“Anne tells me it’s your sister’s store,” she said, nodding to the window.
“It is,” he said, his tone flat.
“And that she’s decided to come on board as partner.”
He couldn’t help his wry smile as his eyes went back to the window. “Did she now?”
Bianca nodded. “I think the two of them have something really special here.”
“So do I,” he said.
Silence swallowed them up then. The sounds of the city were alive on the corner of Avenue A, but the heavy flakes dulled them. In that moment, it almost felt like the world had stopped, waiting for what would come next.
He turned slightly to look down at her. She was small like Anne, with the same blue eyes, but hers still had that hard edge he remembered from all those years ago.
“You never liked me very much, did you?” he asked.
“I never knew you, Frederick,” she replied.
“Right.” He nodded. “But that never stopped you from sharing your thoughts about our relationship, did it?”
A moment passed as she seemed to think about it, then she turned to meet his eyes. “Do you know how I met Anne’s father, Walter?”
Freddie didn’t reply. He was worried about what he might say, so he just turned back to the window.
“I was a junior at Barnard,” Bianca said, letting her gaze slide back to the shop window. “One night my friends and I went out downtown and I met this guy. He was a film student. Tall, so good-looking… he even played in a band. For a girl who grew up in Connecticut and was majoring in prelaw, he was like lightning in a bottle.” She paused for a moment, like she was pondering the memory. “I believed him when he said he would make documentaries that changed the world, so when I graduated and it was time to apply to law school, I chose to help him start his own production company instead. I didn’t even like production, but I did it because it was his dream, and I loved him.
“We got married. Had Anne. The company slowly changed. There was more money in television, so that’s what he focused on. We grew apart. And when the stress finally became too much, I left.”
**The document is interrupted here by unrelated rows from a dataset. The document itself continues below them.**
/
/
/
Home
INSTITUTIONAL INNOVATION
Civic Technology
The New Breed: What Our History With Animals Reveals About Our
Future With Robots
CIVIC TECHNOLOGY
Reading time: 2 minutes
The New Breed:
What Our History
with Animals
Freddie’s jaw tightened. “Anne told me.”
“I’m sure she did. But she doesn’t know that I never dreamed of being a wife. Definitely not a mother. Before meeting Walt, all I wanted was to be a lawyer. But I gave that up for him, and I can never get it back.”
Freddie stilled.
“I’m sorry that I never made an effort to know you, Frederick,” Bianca said, turning to meet his gaze again. “Anne was desperately in love with you, so I should have. But when she told me about you, your plans and your dreams… it all sounded eerily similar. I knew how that story would end. And I didn’t want my daughter prioritizing your future over her own.”
“So you told her to break up with me?”
Bianca laughed, but it faded when she saw his grim expression. “Oh, I see. You never figured it out.”
“Figured what out?”
Bianca stared up at him as if she was seeing him from a different perspective. “She didn’t follow my advice to be selfish, Frederick. She broke up with you so you could be. She did it to make sure you went to Argentina, soyouwouldn’t have to compromise anything. And, from what I’ve heard, you should be thanking her for it.”
His brow knitted together as some old puzzle piece began to slide into place in his mind. “But what about Columbia?”
“I encouraged her to apply,” Bianca replied. “And I told her that if you really loved her, you would stay. But she made sure you never had to make that choice.”
He wanted to argue with her, dismantle what she was saying piece by piece. But just as quickly, he realized that he couldn’t. Because he would have stayed. He would have given up his position in the Buenos Aires program, missed out on every opportunity over the past eight years, if Anne hadn’t ended things. Anne had saved him from himself.
That truth landed like a lead weight in his gut.
Another moment passed, then Bianca turned to face him fully. “It wasn’t that I didn’t like you, Frederick. I just wanted what’s bestfor my daughter. And she only wanted what was best for you. So now the question is: What do you want?”
He let out a long breath. “Her.”
Bianca nodded. “Good. Then don’t fuck it up.”